Nadine Touzeau : les chatbots et la congruence comportementale avec le monde réel

Un chatbot est un personnage de fiction qui a pour mission de répondre à vos demandes lors d'une connexion sur un site web. Vous en avez forcément croisé sur des sites web. L'objectif est de permettre de simplifier la vie aux internautes en leur proposant un personnage virtuel qui est censé vous aider dans vos démarches.

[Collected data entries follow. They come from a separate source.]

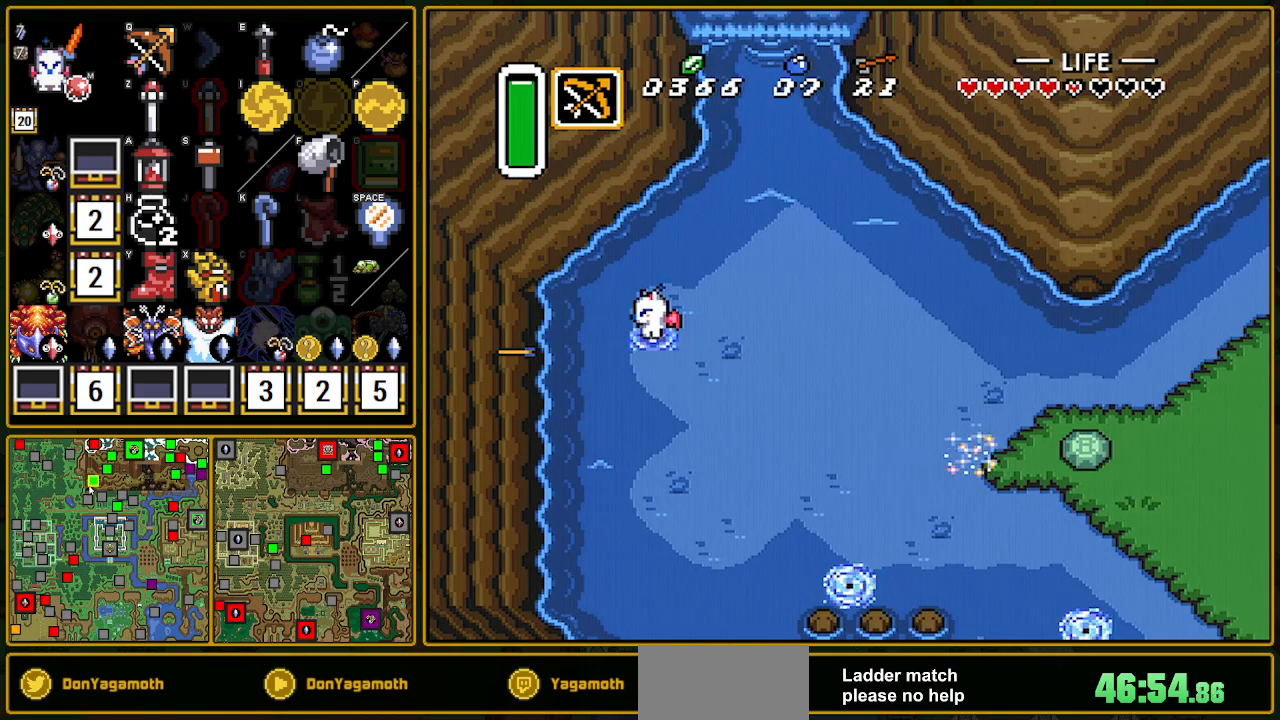
{"buttons": [], "events": []}
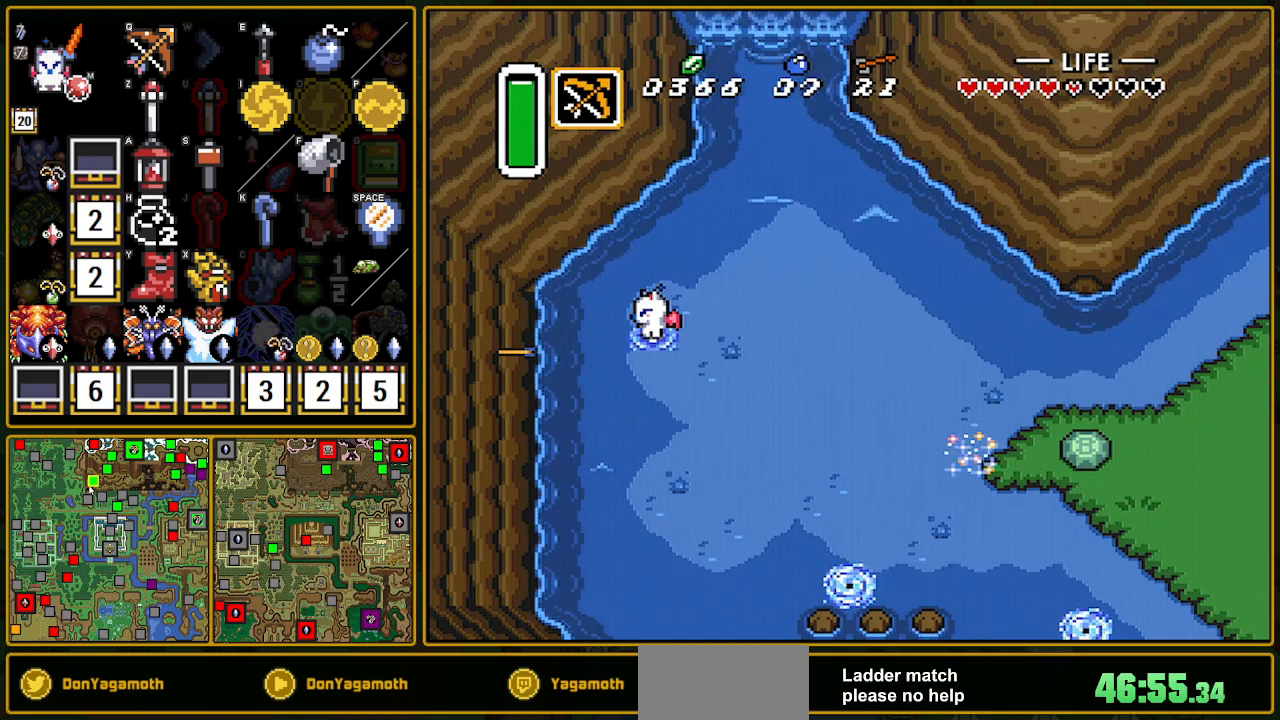
{"buttons": [], "events": []}
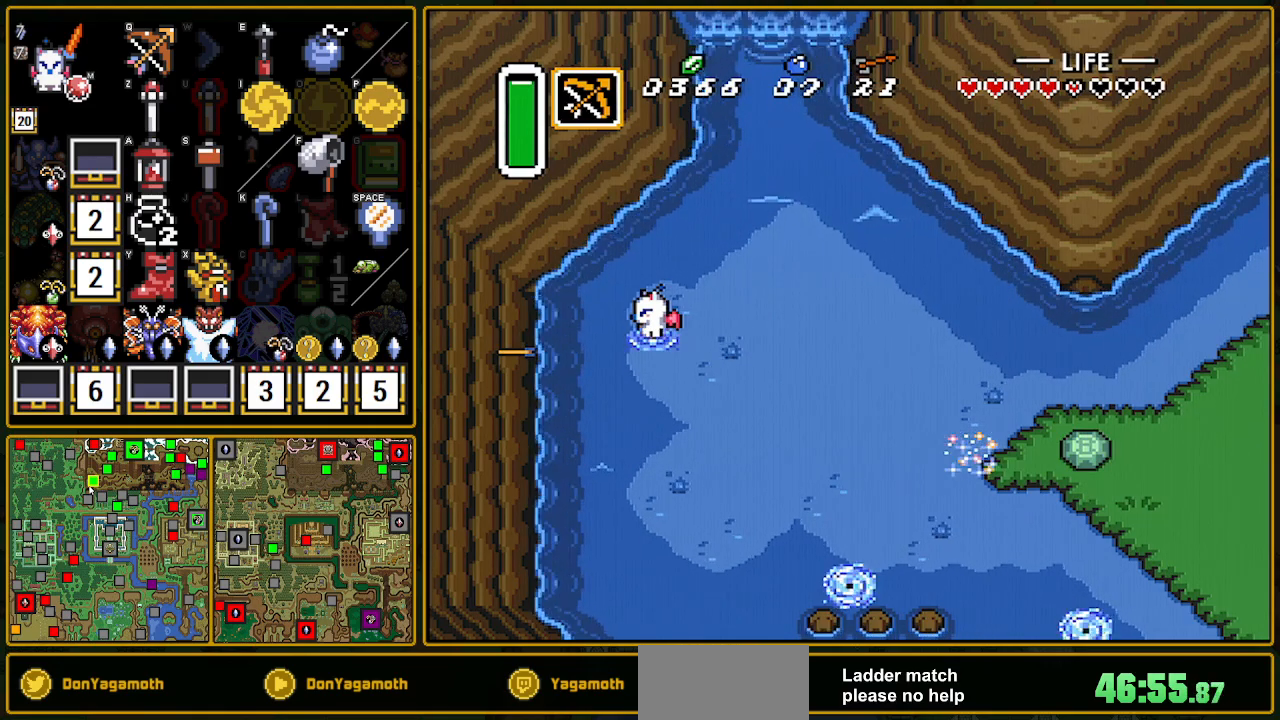
{"buttons": [], "events": [[300, "Y", "down"], [433, "Y", "up"]]}
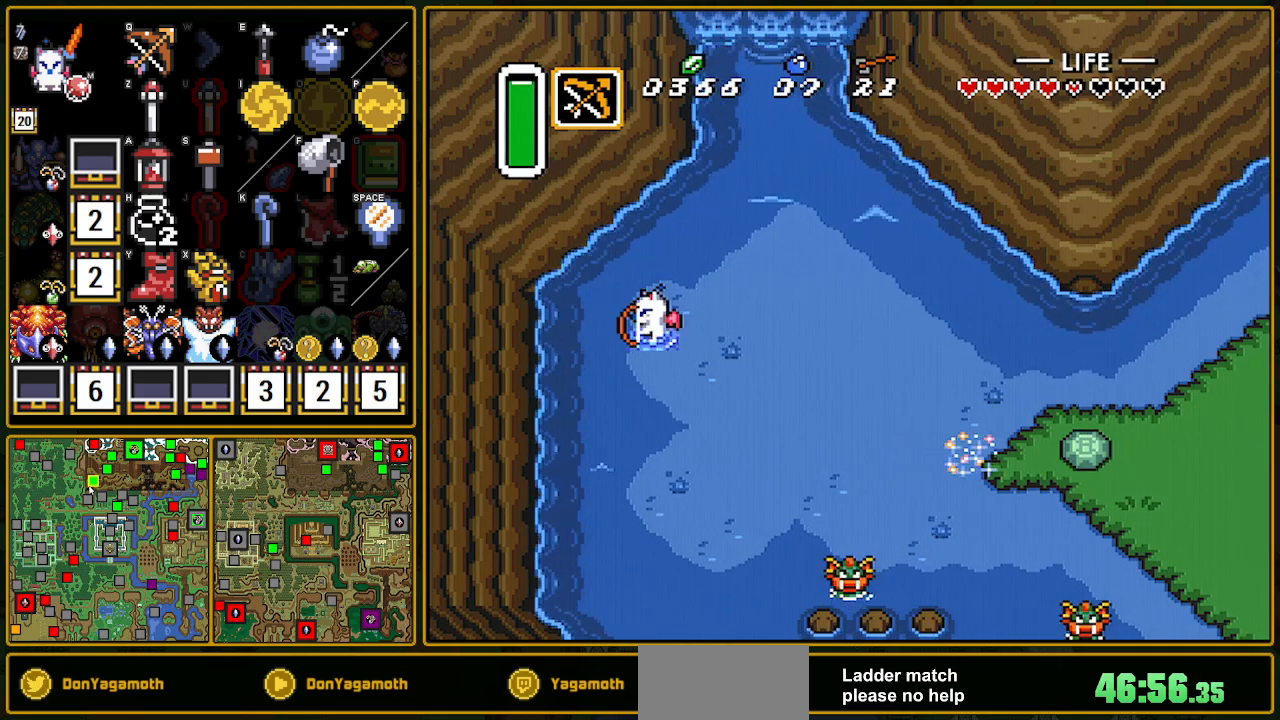
{"buttons": [], "events": [[217, "Y", "down"], [383, "Y", "up"]]}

Ce personnage virtuel se doit de répondre à toutes vos questions relatives à la liste de questions potentiellement posées par des personnes interessées par le site web dans les algorithmes, ce qui n'est bien évidemment pas possible. Pourtant, les entreprises utilisant un chatbot sont convaincues du contraire à en considérer que la relation client en est meilleure ! Narcissisme quand tu nous tiens !

Beaucoup d'utilisateurs, dont je suis, se sont amusés à retrancher ce chatbot dans des limites non élogieuses ni pour le chatbot ni pour l'entreprise. La plupart des clients potentiels abandonnent, retournent en boutique réelle, vont sur des sites qui les rassurent, etc. D'autres poussent le vice à engager des conversations en dehors de ce que la liste de questions a intégré. Le virtuel leur autorisant à se lâcher et même évacuer des ranceurs.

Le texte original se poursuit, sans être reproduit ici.